Collected data
++++++

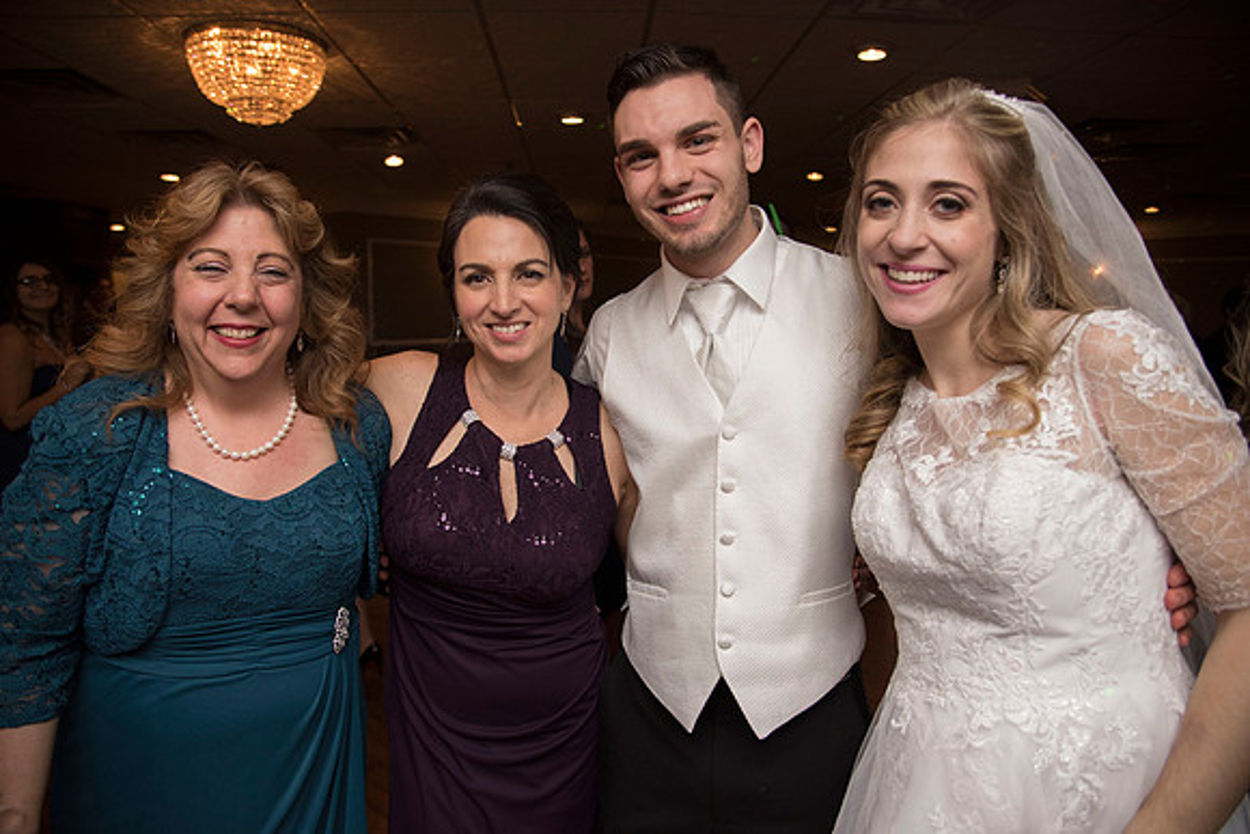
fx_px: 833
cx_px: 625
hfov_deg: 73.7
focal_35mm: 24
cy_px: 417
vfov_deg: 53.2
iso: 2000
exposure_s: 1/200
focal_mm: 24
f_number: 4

++++++

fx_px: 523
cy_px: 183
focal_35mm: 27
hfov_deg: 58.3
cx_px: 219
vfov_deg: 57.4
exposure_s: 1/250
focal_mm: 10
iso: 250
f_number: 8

++++++

● **Task**
Above are the records; from them, give again exactly the lines from the one containing "focal_35mm: 27" to the one containing "f_number: 8", both lines included, and nothing more.

● **Task output**
focal_35mm: 27
hfov_deg: 58.3
cx_px: 219
vfov_deg: 57.4
exposure_s: 1/250
focal_mm: 10
iso: 250
f_number: 8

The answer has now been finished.